Overall it's about 4-6 weeks long per client. For the first 2-3 weeks my average leaving time was around 8PM and didn't have to work weekends. So my first few weeks were roughly 50-55 hour weeks. They weren't particularly bad.
For the final 2-3 weeks I left at 10PM on average. Some nights you'd get off as early as 8 or 9. Other nights I left at 11.30pm. I once left at 2.30am. So for the final 2-3 weeks I was doing 70+ hour weeks.
The worst stretch was 12 days in a row at the client's office (including the weekend between). I even pulled 8 hours on the Sunday. That was pretty bad.
A typical day during busy season as an Associate
- Wake up at 7.30am. In the correct order: shower, iron shirt/change, cereal/porridge for breakfast, coffee. Out by 8.15am.
- Take the London Underground to get to the client's. Door to door it takes me around 40 minutes to get there. Arrive at 8.55am.
- 8.55am to 9.15am - check and respond to any overnight/early morning e-mails.
- 9.15am to 12.15pm - first session of intense audit work. This involves reconciling client data in the auditor's room, investigating differences and sitting down with the client to understand what they have done. Also little administrative tasks that the Senior Associates and Managers palm off to the Associates, such as printing. I might have a 5-10 minute coffee/toilet break every 1 to 1.5 hours.
- 12.15pm to 12.55pm - Lunch. Roughly 3 out of 5 times per week at my desk. The standard firm policy is to have a one hour lunch break, but realistically during busy season you'll only take 20 to 30 minutes for lunch and typically at your desk. I like to enjoy my lunch a bit, so I stretch it to 40 minutes. The Seniors only get annoyed if you're taking the full hour.
- 12.55pm to 1.05pm - Post lunch coffee/toilet break.
- 1.05pm to 4pm - The cycle begins again. Reconciling client data, investigating differences, sitting down with the client to understand what they have done. In addition to those little administrative tasks. Little breaks every 1 to 1.5 hours.
- 4pm to 4.30pm - Team catch up a.k.a 'stock take'. The entire audit team has a meeting to discuss how much progress we have made. How many investigation files we have knocked off (there are hundreds of these per client - each of these can take as little as an hour to complete, or as much as a whole week).

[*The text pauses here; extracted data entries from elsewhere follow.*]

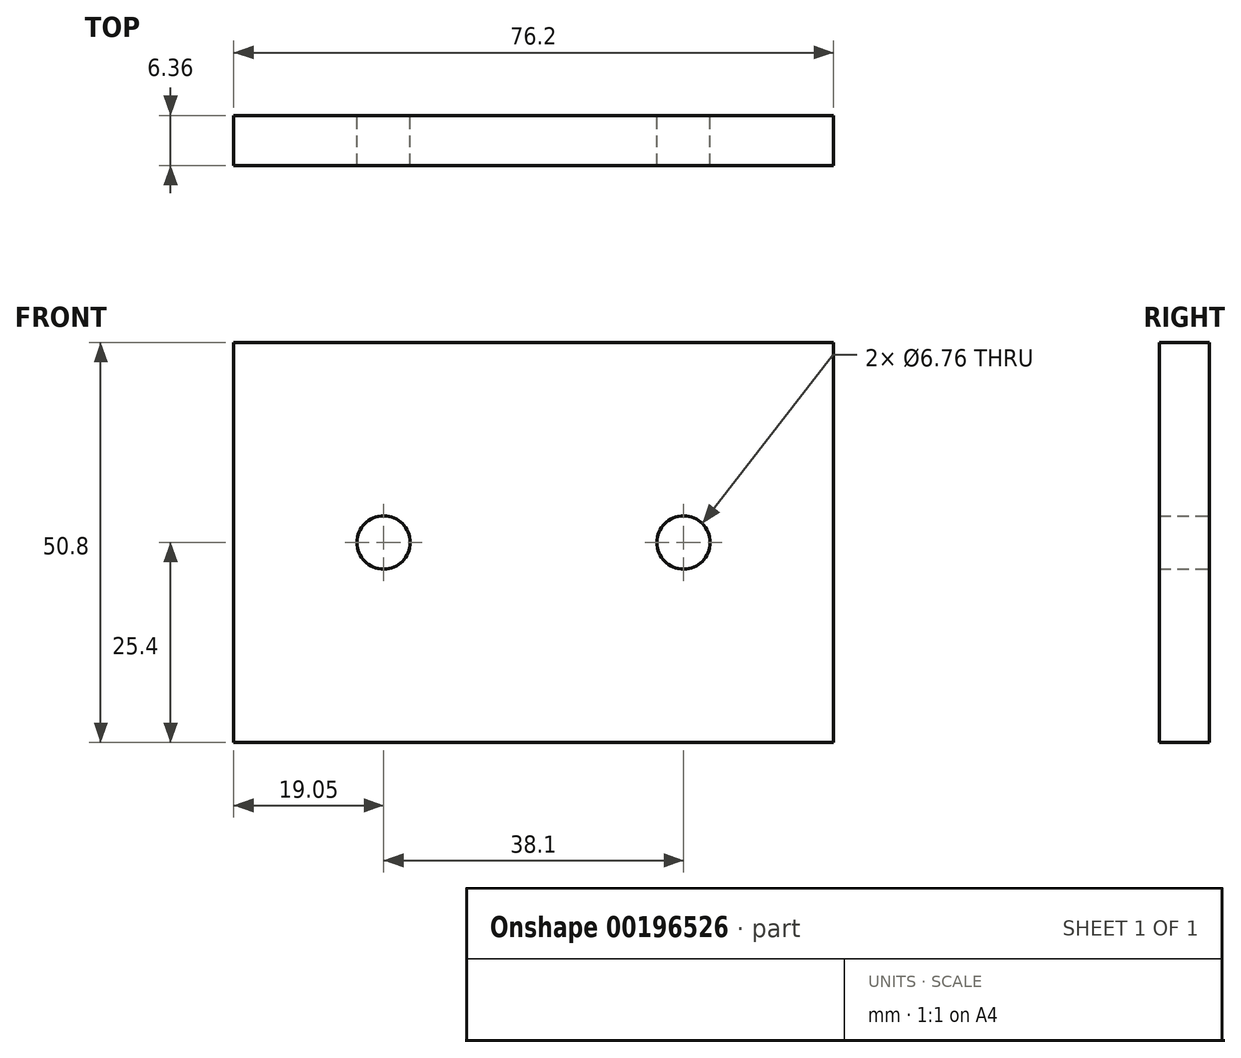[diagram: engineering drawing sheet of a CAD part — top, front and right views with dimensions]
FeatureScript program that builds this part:
annotation { "Feature Type Name" : "Feature", "Feature Type Description" : "" }
export const myFeature = defineFeature(function(context is Context, id is Id, definition is map)
    precondition{}
    {
        {
            var Q0;
            Q0=qCreatedBy(makeId("Front.planeOp"),FACE);
            var sketch = newSketch(context, id + "F0", { "sketchPlane" : qUnion([Q0])});
            skLineSegment(sketch, "E0.bottom", {"start": v(38.1, 25.4) * mm, "end": v(-38.1, 25.4) * mm});
            skLineSegment(sketch, "E0.top", {"start": v(38.1, -25.4) * mm, "end": v(-38.1, -25.4) * mm});
            skLineSegment(sketch, "E0.left", {"start": v(38.1, 25.4) * mm, "end": v(38.1, -25.4) * mm});
            skLineSegment(sketch, "E0.right", {"start": v(-38.1, 25.4) * mm, "end": v(-38.1, -25.4) * mm});
            skPoint(sketch, "E0.middle", {"position": v(0, 0) * mm});
            skCircle(sketch, "E1", {"center": v(-19.05, 0) * mm, "radius": 3.38 * mm});
            skCircle(sketch, "E2.MirrorC", {"center": v(19.05, 0) * mm, "radius": 3.38 * mm});
            skSolve(sketch);
        }
        {
            var Q0;
            Q0=makeQuery(id+"F0.imprint","IMPRINT",FACE,{"disambiguationData":[TD([[makeQuery(id+"F0.imprint","IMPRINT",EDGE,{"derivedFrom":sQuery(id+"F0.wireOp",EDGE,"E0.bottom")}),1.0]])]});
            extrude(context, id + "F1", {"entities" : qUnion([Q0]), "endBound" : BoundingType.SYMMETRIC, "depth" : 6.35 * mm});
        }
    });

- 4.30pm to 7.30pm - Resume auditing. One of the associates is designated as the person who orders dinner for the team.
- 7.30pm to 8.00pm - Food arrives. We eat together in the client's canteen, away from the audit room and away from our client.

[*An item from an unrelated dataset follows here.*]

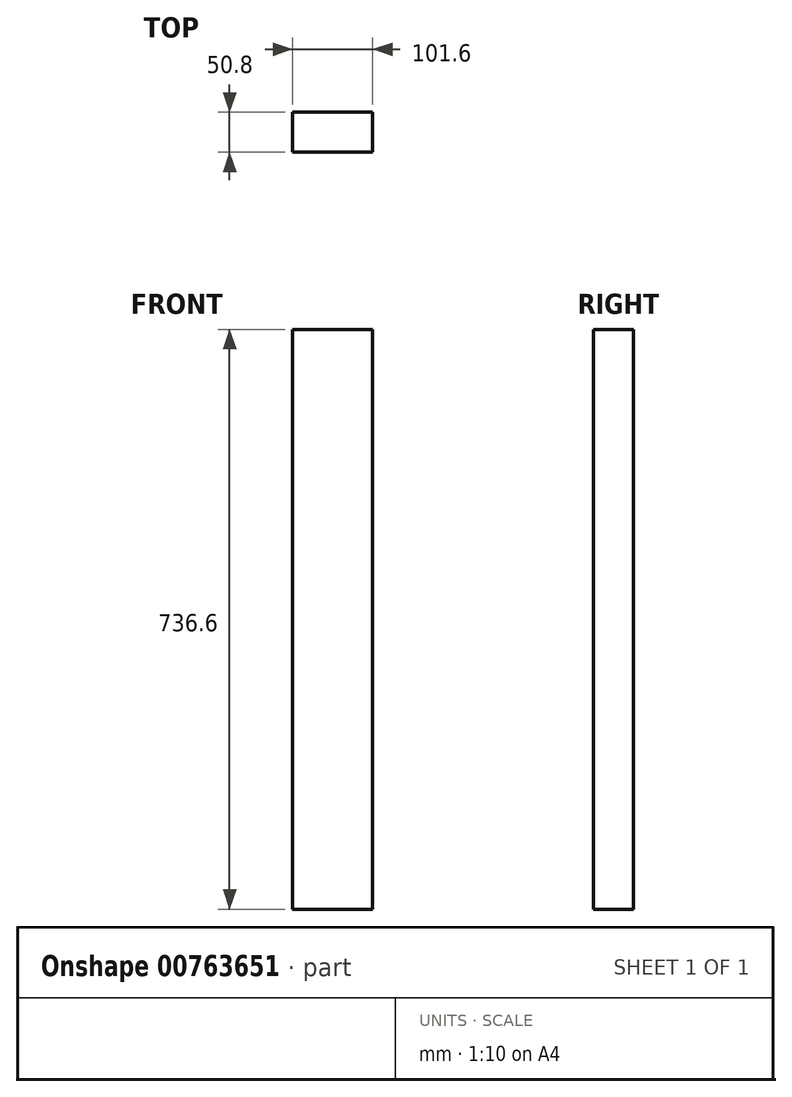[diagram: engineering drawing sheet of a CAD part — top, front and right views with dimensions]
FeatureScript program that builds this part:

- 8.00pm to 9.00pm - Resume auditing.
- 9.00pm to 10.30pm - I actually finish the work I was set, or all I am doing now is waiting for the client to deliver stuff. But it's not far off the reporting deadline, so you're sort of required to let the team know that you have capacity. I take on another associate's work and help out until 10pm. Everyone else is still in the office so you can't leave before 10.
- 10.30pm - I'm out. Shortly prior to 10pm I call a cab.
- 10.55pm - Arrive home. I have roughly 1.5 hours to chill before I hit the sack (cook dinner, eat dinner, watch a bit of tv/play xbox/read a book). This gives me 7 hours of sleep.
Happy to respond to any PMs regarding Big 4 life!
It was an interesting read but he's London FS, it's part of the territory. I'm in the regions (3 years in) and I've not stayed past 8:30pm, and that's a rarity, 7:30pm is more ''i'm staying late'', 6:30pm is probably regular leaving time. Not to discredit him but it's not as difficult as people make out. It might depend on which Big 4 Firm he worked for as well.
What sort of training do the big 4 provide to new recruits? Really hope there is opportunity to work with more cutting-edge technology.
Also, am really scared about working hours during busy season as there's one weekend day a week I cannot work under any circumstances due to family reasons. Is it realistic to expect that the firm will accommodate this, especially seeing as much of the work in assurance takes place at client sites etc?